> **Assigned task**
Present the material below as a numbered list, from its first line up to and including the line that contains "Reading left to". Omit blank lines and all pictures.

(Records for this exercise)

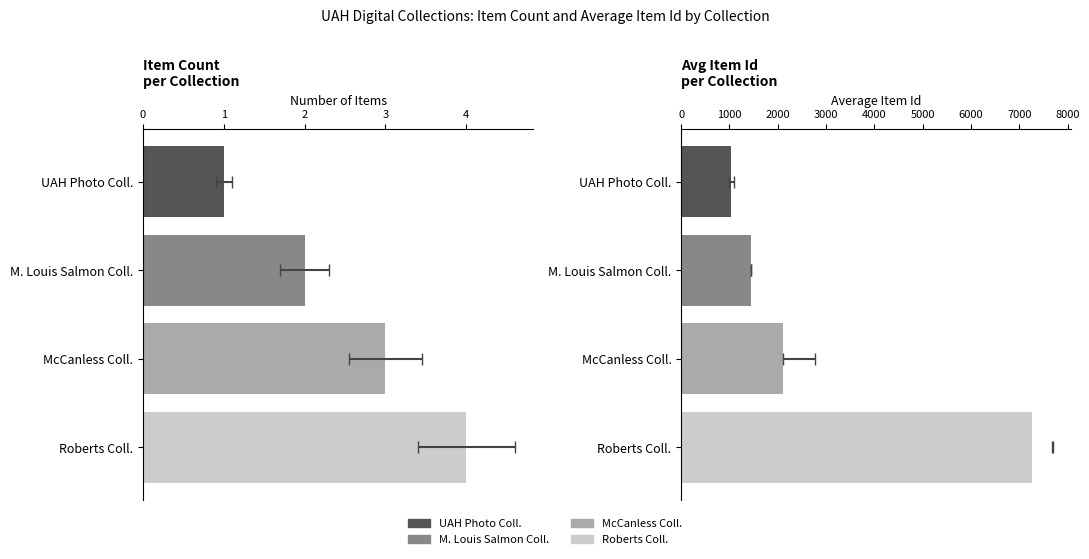

What is the approximate value of Avg Item Id at UAH Photo Coll.?

1034.0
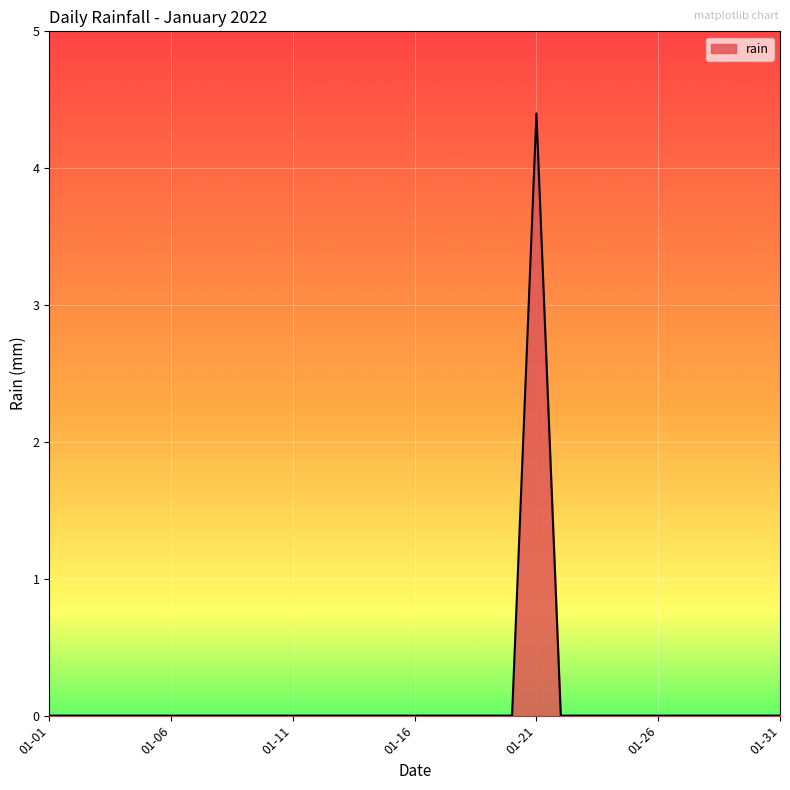

What is the maximum value shown in the chart?

4.4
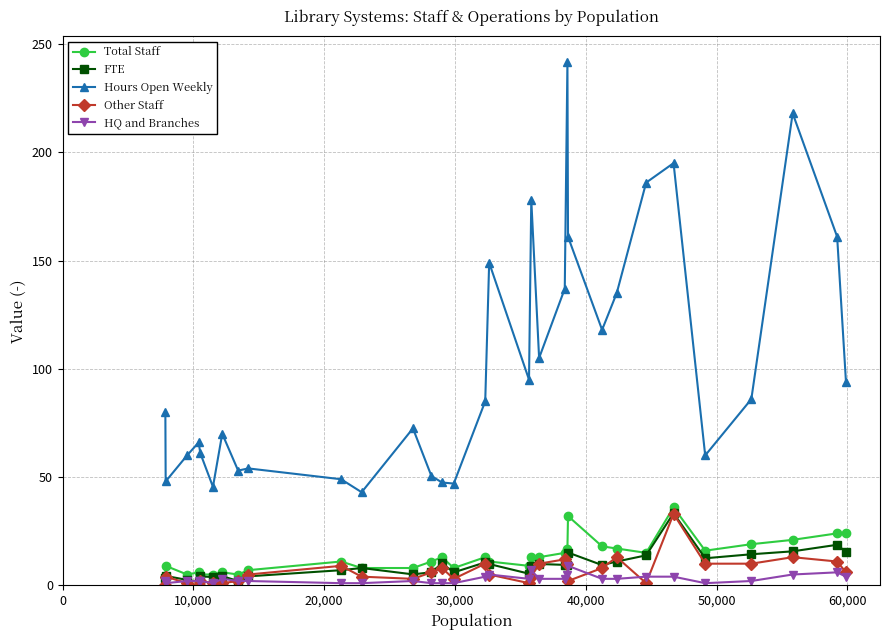

True or false: Hours Open Weekly and Total Staff cross at least once.

False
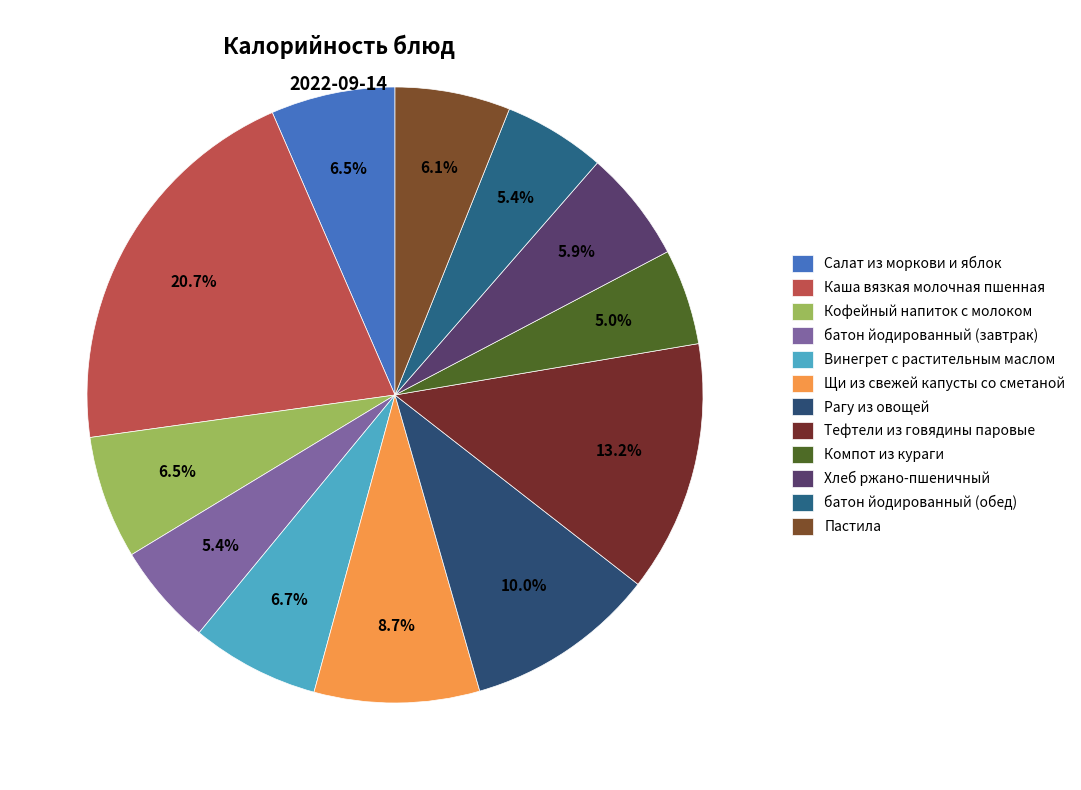

Does any single category account for the majority?

No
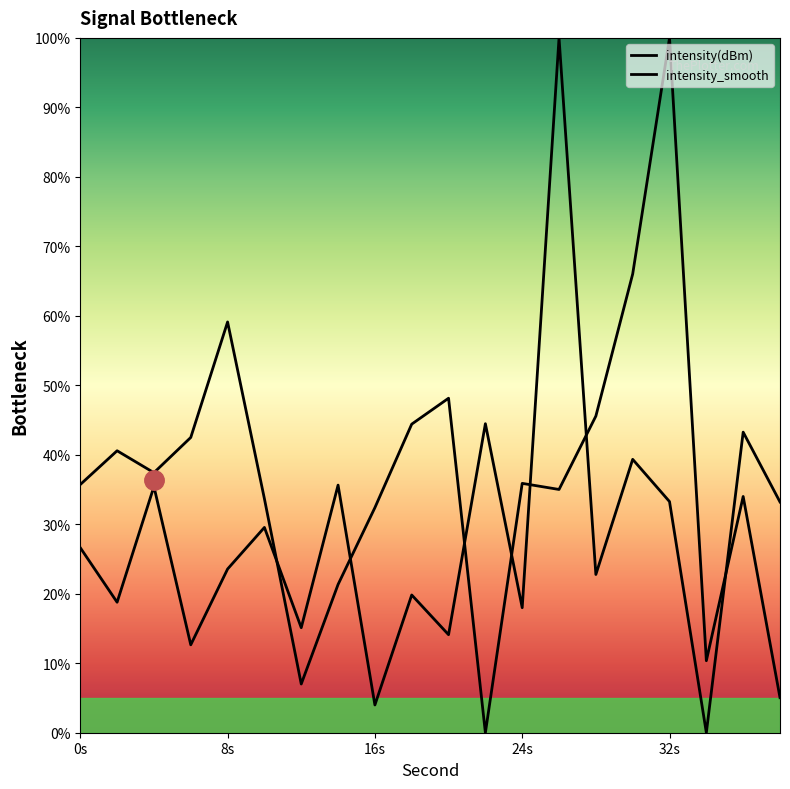

What is the label of the 20th point from the right?

0s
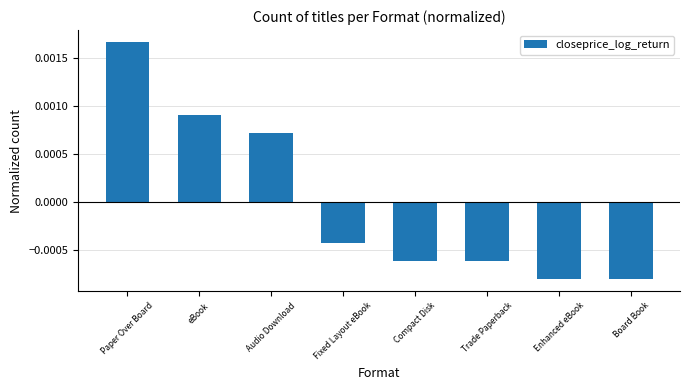

At which category does the chart reach its peak across all series?

Paper Over Board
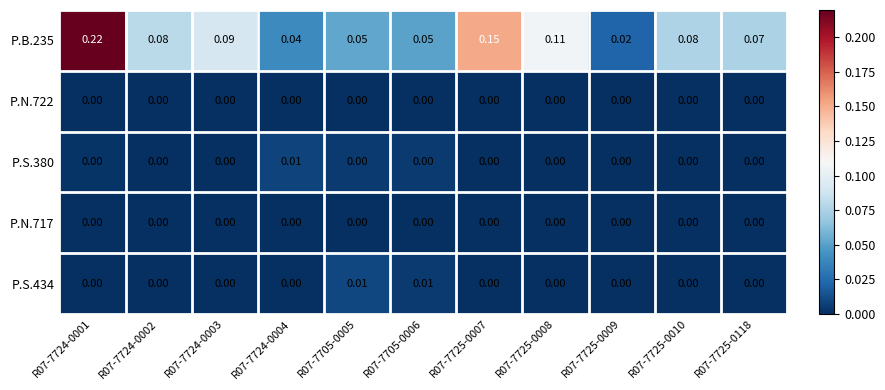

Is the value of P.S.380 at R07-7724-0004 greater than the value of P.B.235 at R07-7725-0009?

No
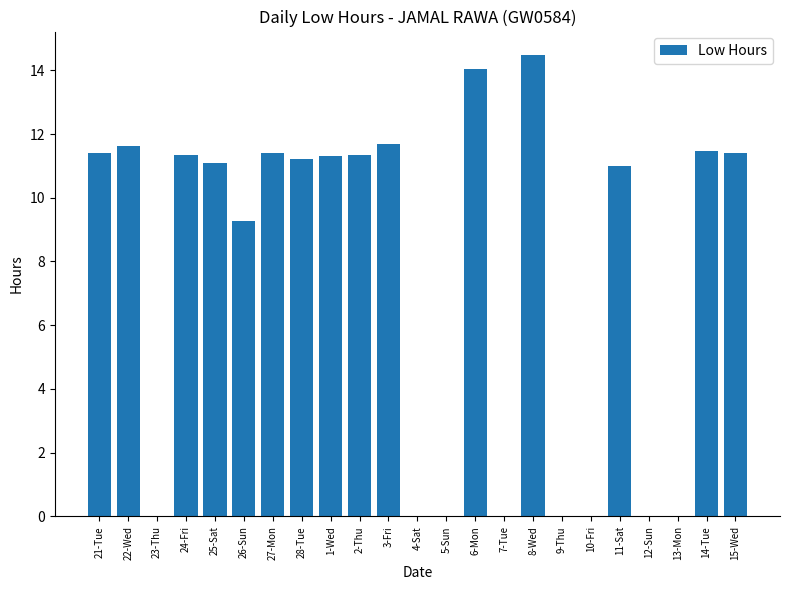

What is the average value?

7.6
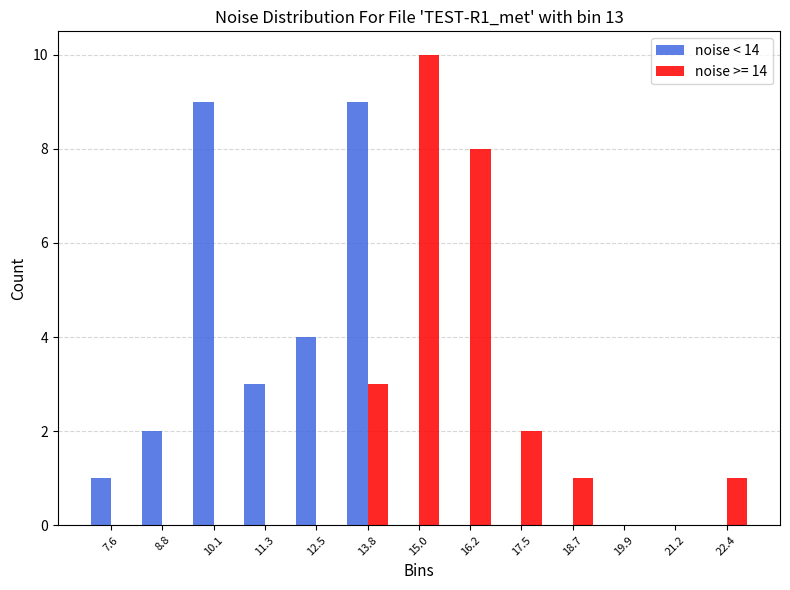

Reading left to right, list every range on the x-axis with the height of the bar of each series over it. Neither the bar edges nor the heights are printed on the chart, so give them approximately, as read against the axes.

7.0 to 8.2: noise < 14=1	noise >= 14=0
8.2 to 9.4: noise < 14=2	noise >= 14=0
9.4 to 10.6: noise < 14=9	noise >= 14=0
10.6 to 12.0: noise < 14=3	noise >= 14=0
12.0 to 13.2: noise < 14=4	noise >= 14=0
13.2 to 14.4: noise < 14=9	noise >= 14=3
14.4 to 15.6: noise < 14=0	noise >= 14=10
15.6 to 16.8: noise < 14=0	noise >= 14=8
16.8 to 18.0: noise < 14=0	noise >= 14=2
18.0 to 19.4: noise < 14=0	noise >= 14=1
19.4 to 20.6: noise < 14=0	noise >= 14=0
20.6 to 21.8: noise < 14=0	noise >= 14=0
21.8 to 23.0: noise < 14=0	noise >= 14=1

(End Records for this exercise)

> **Answer space**
1. What is the approximate value of Avg Item Id at UAH Photo Coll.?
2. 1034.0
3. What is the maximum value shown in the chart?
4. 4.4
5. True or false: Hours Open Weekly and Total Staff cross at least once.
6. False
7. Does any single category account for the majority?
8. No
9. What is the label of the 20th point from the right?
10. 0s
11. At which category does the chart reach its peak across all series?
12. Paper Over Board
13. Is the value of P.S.380 at R07-7724-0004 greater than the value of P.B.235 at R07-7725-0009?
14. No
15. What is the average value?
16. 7.6
17. Reading left to right, list every range on the x-axis with the height of the bar of each series over it. Neither the bar edges nor the heights are printed on the chart, so give them approximately, as read against the axes.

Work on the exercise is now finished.